Dáil debates

Thursday, 1 March 2007

3:00 pm

Photo of Séamus BrennanSéamus Brennan (Dublin South, Fianna Fail)

I propose to take Questions Nos. 7, 23 and 46 together.

The new national action plan for social inclusion was launched last week with an overall goal to make a decisive impact on consistent poverty. This is underlined by the fact that a new target is being set, using an updated set of indicators, which is more realistic and in keeping with living standards today. The new target is to reduce the number of those experiencing consistent poverty to between 2% and 4% by 2012, with the aim of eliminating consistent poverty by 2016, under the revised definition. The new target reflects experience and advice that it may be difficult to bring consistent poverty down to zero, due in part to the subjective and sensitive nature of the survey questions used to identify deprivation.

The consistent poverty measure was developed independently by the ESRI in 1987 using indicators of deprivation based on standards of living at that time. This measure identifies the proportion of people, from those with less than 60% of median income, who are deprived of one or more goods or services considered essential for a basic standard of living.

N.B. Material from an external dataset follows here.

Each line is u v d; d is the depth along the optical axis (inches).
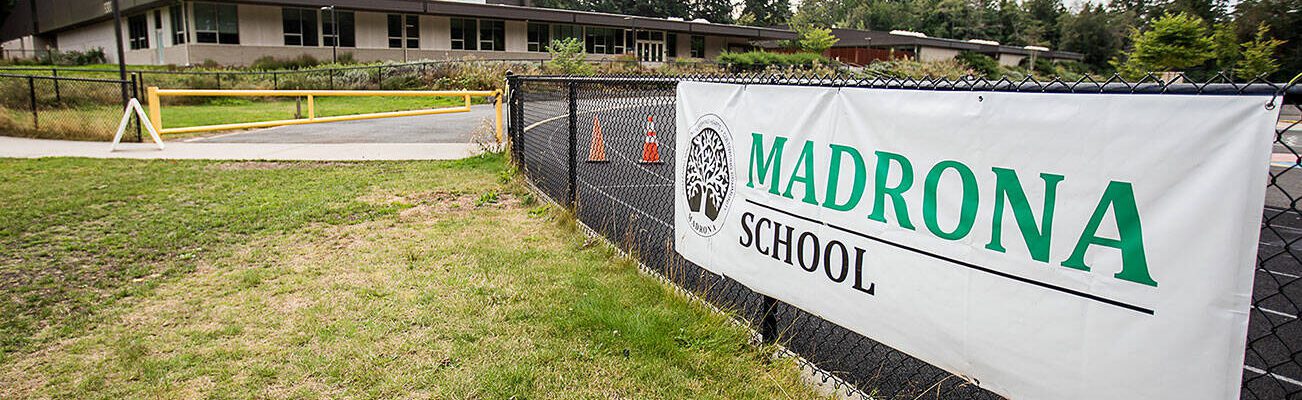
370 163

The target set in 2002 was to reduce the numbers of those who are consistently poor to 2% by 2007 and, if possible, to eliminate consistent poverty, as then defined.

A major discontinuity between the living in Ireland survey, previously used for monitoring progress against the target, and the new EU survey on income and living conditions, introduced from 2003, means that it is not possible to compare trends in consistent poverty between the two surveys. However, continuing low levels of unemployment and the substantial resources devoted to social welfare and other social services support the view that the downward trend in consistent poverty, from 8.3% in 1994 to 4.1% in 2001, would have continued and the target would have been reached by 2007 using the living in Ireland survey method. The first three years of EU survey data indicate the overall consistent poverty rate reduced from 8.8% in 2003 to 7% in 2005. Some 250,000 people, including 100,000 children, have been lifted out of deprivation since 1997 as a result of concentrated and targeted measures and supports.

The Government, in setting the new poverty reduction target, has accepted the advice of the ESRI to use an updated set of deprivation indicators, which focus to a greater degree on items reflecting social inclusion and participation in society. This will see the current measure, based on lacking one or more items from an eight-item index, changing to one based on lacking two or more items from an 11-item index. This revised set of indicators will be used to measure consistent poverty over the course of the new NAPinclusion. The current rate of consistent poverty using the new measure is 7.0%.

While the consistent poverty measure is the official Government approved poverty measure, other poverty measures highlight different aspects of poverty. The at-risk-of-poverty measure is the best known and quoted as it affords some comparisons with other countries. However, it does not measure poverty as such, but rather the proportion of people below a certain income threshold. I have previously expressed my strong concerns regarding the use of this measure by the UN when creating its human poverty index.

Additional information not given on the floor of the House

Furthermore, the UN Development Programme, in an article last year in the prominent journal, Development and Transition, restated the problems inherent in using the at-risk-of-poverty indicator for international comparisons, concluding that the results too often belie common sense — the at-risk-of-poverty label sends the wrong signal to the public and policy makers — and the risk-of-poverty logic does not lead to effective national policy. While the latest EU-SILC results do show that our at-risk-of-poverty rates are falling, from 19.7% in 2003 to 18.5% in 2005, I continue to believe that this measure gives a misleading impression of poverty as at-risk-of-poverty levels are affected by increases in incomes generally. I am confident that the new NAPinclusion will build on the achievements of the last decade and deliver greater social inclusion and a society in which remaining consistent poverty is finally eliminated.